Часть VI. Петр
Личная эмблема (печать) Петра I с Пигмалионом и Галатеей
Но главным героем любовного мифа рубежа эпох, конечно, остается царь. Он главный муж – и впервые после Грозного главный любовник. Он же главный западник, лицедей и просветитель.
В каком-то смысле он и новый Самозванец. Должно было пройти сто лет от Самозванца до Петра, чтобы Москва, нет, не смирилась, но хотя бы растерялась, оцепенела перед бритым и одетым на чужой манер царем, перед его кощунствами и маскарадами, перед потешными атаками новых потешных крепостей, подобных самозванческому Аду.

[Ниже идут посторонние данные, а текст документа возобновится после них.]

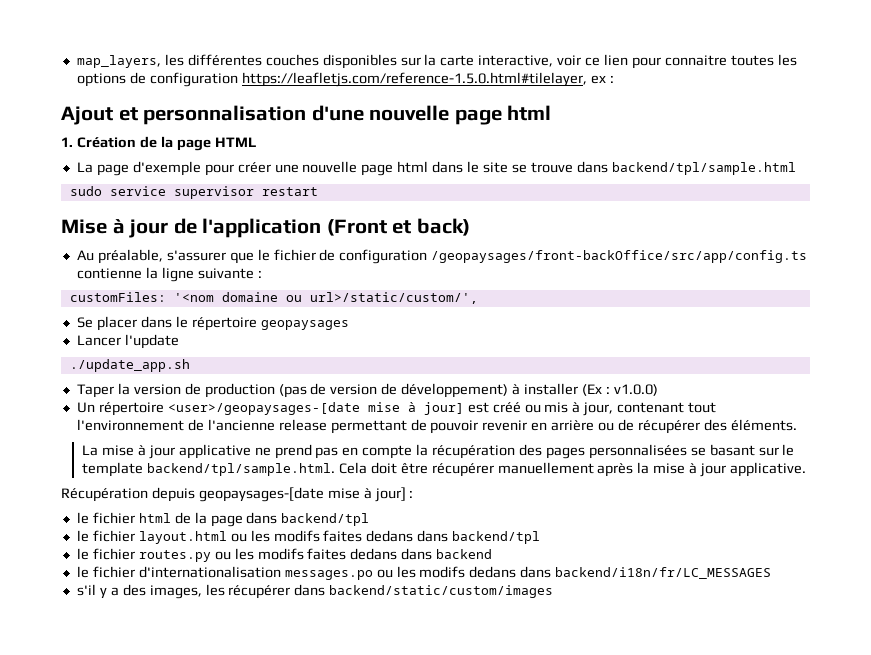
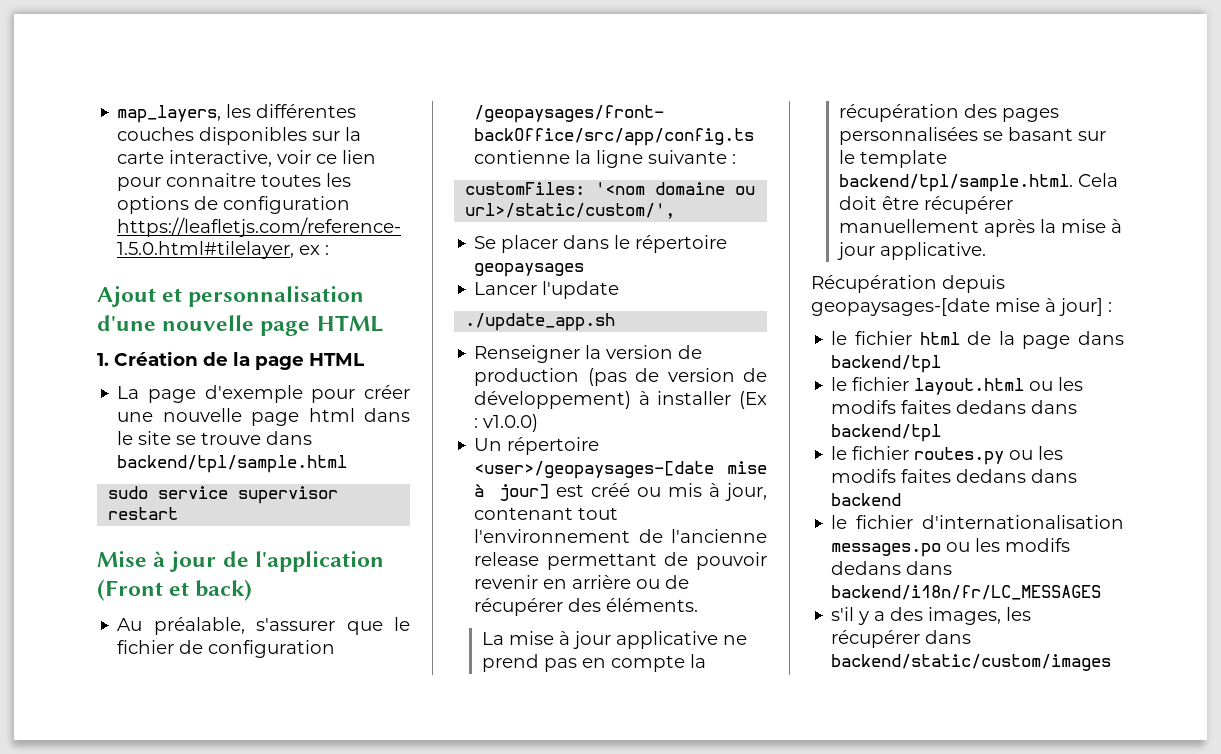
[507,105,552,121] html -> [316,315,384,332] HTML
[76,384,114,398] Taper -> [474,345,581,363] Renseigner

Определенно Петр есть новый Грозный. Опричник, бегствующий из Кремля. На исходе XVII века вся средняя Яуза окажется своеобразным загородным уделом беглого царя. Нового Иванца Московского, смиренного паче гордости. Инкогнито проклятого, зовущего себя то герром Питером, то бомбардиром и десятником Михайловым, то Питиримом, протодьяконом при всешутейшем патриархе.
В сущности, самоназвание новой опричнины – всешутейший патриархат всея Яузы и Кукуя. Где Кукуй – название ручья и многовековой синоним иноземщины в московской речи.
Бегство Петра из Кремля, как некогда бегство Ивана, сопряжено с исканием любви. А в ней – свободы, в том числе свободы прелюбодеяния. Как Арбат в Иване, Яуза трогала в Петре приватное, но эту свою приватность герр Питер утверждал с царским размахом.
Из яузских дворцов Петра любовь предпочитала Лефортовский (Коровий Брод, ныне 2-я Бауманская, 1). Построенный как будто для Лефорта, но из царского кармана, этот «последний дом XVII века» еще при жизни фаворита был де-факто парадной резиденцией Петра. Занявший место скончавшегося фаворита Меншиков стал новым владельцем дворца и новой маской царского инкогнито.
Усадьба Головина. Гравюра Адриана Шхонебека. 1705. Позади усадьбы – Яуза, за ней – Немецкая слобода, на горизонте – Москва, отделенная от Слободы полями. У правого края гравюры, на слободском берегу Яузы, – Лефортовский дворец
Здесь, на краю Немецкой слободы, родился русский светский раут, по-петровски ассамблея. Для ассамблей предназначалась огромная двусветная столовая палата в центральной части дома.
Здесь женили шутов. Здесь учились пить, курить, говорить. Русское пьянство началось не здесь и не тогда; здесь и тогда начался культ пьянства, основанный Петром.
Лефортовский дворец. Графическая реконструкция В.А. Тимина
Для нашей темы важно, что в Лефортовском дворце родилась русская куртуазия. Первый выход русских женщин в свет был выходом в Лефортовский дворец.
А первой русской куртуазной дамой стала немка Анна Монс.
Внове был завод государем любовницы. Внове были их общие выходы в свет. Внове было их открытое сожительство в особом доме.
Как отметка на карте, дом Анны Монс в Немецкой слободе задавал вектор не только личных, но и политических стремлений государя. Вектор, когда-то заданный палатами Матвеева, продлился дальше на восток. А местный восток был трактован как дальний Запад.
До советских лет Москва считала домом Анны Монс палаты XVIII века у Елоховского храма (Елоховская улица, 16). Но это место за чертой Немецкой слободы, в бывшем селе Елохове, как раз скрывавшем, заслонявшем слободу от царской Покровской дороги. В XIX столетии расширенные палаты были стилизованы под старину. Если предположить, что архитектор и владелец вдохновлялись преданием об Анне Монс, то непонятно, почему был стилизован русский, не «немецкий» дом.
«Палаты Анны Монс» на фото 1967 года
Теперь, и тоже без документальных оснований, домом Анны считаются палаты XVII века в самом центре бывшей слободы, рядом с Лефортовским дворцом (Старокирочный переулок, 6, во дворе). Кстати, палаты стояли между Петропавловскими кирхой и костелом, основанными при царе Петре (не существуют).
Это действительно богатые палаты с белокаменным декором 1690-х годов. Увы, по документам их история прослеживается лишь с 1706 года, когда владельцем выступает царский доктор ван дер Гульст. К тому времени Петр уже расстался с Анной.